2. The method of claim 1 wherein the audio-video capture feeds or
streams originate from cameras, recording devices, transmitting
devices or sensors present and positioned at said venue.
3. The method of claim 1 wherein the audio-video capture feeds or
streams are available scene synthetic views audio-video-data feeds
or streams computed as novel static, and/or dynamic,
audio-video-data streams of vantage points of the event portrayed
and coherently time synchronized with the capture/recording devices
at the venue;
4. The method of claim 1 wherein the duration times are
predetermined.
5. The method of claim 1 wherein the duration times are
variable.
6. The method of claim 1 wherein the time intervals are
predetermined.
7. The method of claim 1 wherein the time intervals are
variable.
8. The method of claim 1 wherein the venue is a theater, stadium,
arena or street.
9. In a network audio-video streaming application, a method of
generating scene synthetic view transitions in a pre-computed
tri-dimensional space of a venue from among available audio-video
capture feeds or streams from devices present at the venue
portraying an event occurring at the venue, wherein the available
audio-video capture feeds or streams are either: audio-video-data
capture feeds or streams from recording and transmitting devices
and/or sensors present and positioned and portraying an event
occurring at a venue; or: available scene synthetic views
audio-video-data feeds or streams computed as novel static, and/or
dynamic, audio-video-data streams of vantage points of the event
portrayed and coherently time synchronized with the
capture/recording devices at the venue; comprising: determining
candidate audio-video capture feeds or streams to be interpolated
via synthetic view transitions; determining duration times and time
intervals for said synthetic view transitions; generating said
synthetic view transitions containing novel audio-video at the
determined time intervals and for the determined durations in
synchronization with time alignment of the audio-video capture
feeds or streams, wherein the synthetic view transitions represent
at least one of a plurality of possible trajectories in said
tri-dimensional space of the venue; progressively incrementing
newly generated audio-video-data files that are time aligned with
the audio-video feeds or streams portraying the event, wherein the
audio-video data files contain a stacked representation of
time-coherent synthetic view transitions between the determined
sets of audio-video capture feeds or streams in accord with the
determined durations and time intervals; dynamically updating a
streaming manifest to reflect changes in file status, time
alignment and availability of audio-video capture feeds or
streams.
10. The method of claim 9 wherein the duration times are
predetermined.
11. The method of claim 9 wherein the duration times are
variable.
12. The method of claim 9 wherein the time intervals are
predetermined.
13. The method of claim 9 wherein the time intervals are
variable.
14. The method of claim 9 wherein the venue is a theater, stadium,
arena or street.

(Exercise requirements): Write out the part of the patent claims starting at the words "2. The method of claim 1" and ending after "at said venue.", word for word.

(Data excerpts):
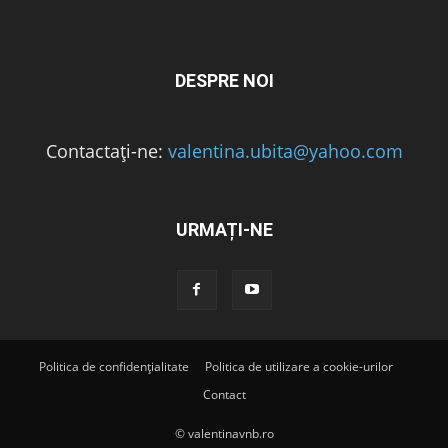
DESPRE NOI
Contactați-ne:
valentina.ubita@yahoo.com
URMAȚI-NE
Politica de confidențialitate
Politica de utilizare a cookie-urilor
Contact
© valentinavnb.ro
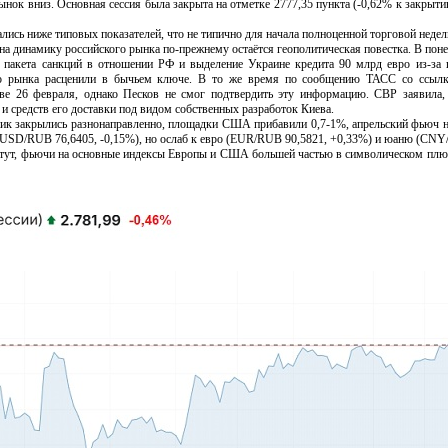
ынок вниз. Основная сессия была закрыта на отметке 2777,35 пункта (-0,62% к закрыти
сь ниже типовых показателей, что не типично для начала полноценной торговой недел
инамику российского рынка по-прежнему остаётся геополитическая повестка. В поне
о пакета санкций в отношении РФ и выделение Украине кредита 90 млрд евро из-за 
го рынка расценили в бычьем ключе. В то же время по сообщению ТАСС со ссылко
ве 26 февраля, однако Песков не смог подтвердить эту информацию. СВР заявила,
и средств его доставки под видом собственных разработок Киева.
закрылись разнонаправленно, площадки США прибавили 0,7-1%, апрельский фьюч на B
(USD/RUB 76,6405, -0,15%), но ослаб к евро (EUR/RUB 90,5821, +0,33%) и юаню (CNY
т, фьючи на основные индексы Европы и США большей частью в символическом плюсе,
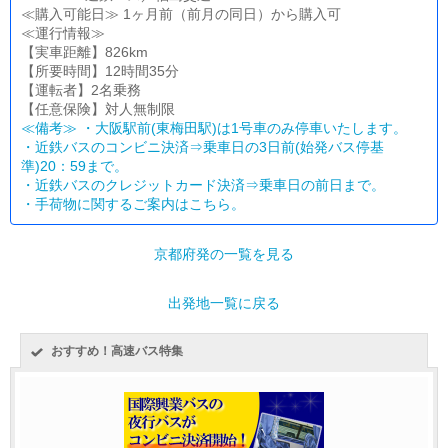
≪購入可能日≫ 1ヶ月前（前月の同日）から購入可
≪運行情報≫
【実車距離】826km
【所要時間】12時間35分
【運転者】2名乗務
【任意保険】対人無制限
≪備考≫ ・大阪駅前(東梅田駅)は1号車のみ停車いたします。
・近鉄バスのコンビニ決済⇒乗車日の3日前(始発バス停基
準)20：59まで。
・近鉄バスのクレジットカード決済⇒乗車日の前日まで。
・
手荷物に関するご案内はこちら。
京都府発の一覧を見る
出発地一覧に戻る
おすすめ！高速バス特集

(Your response):
2. The method of claim 1 wherein the audio-video capture feeds or
streams originate from cameras, recording devices, transmitting
devices or sensors present and positioned at said venue.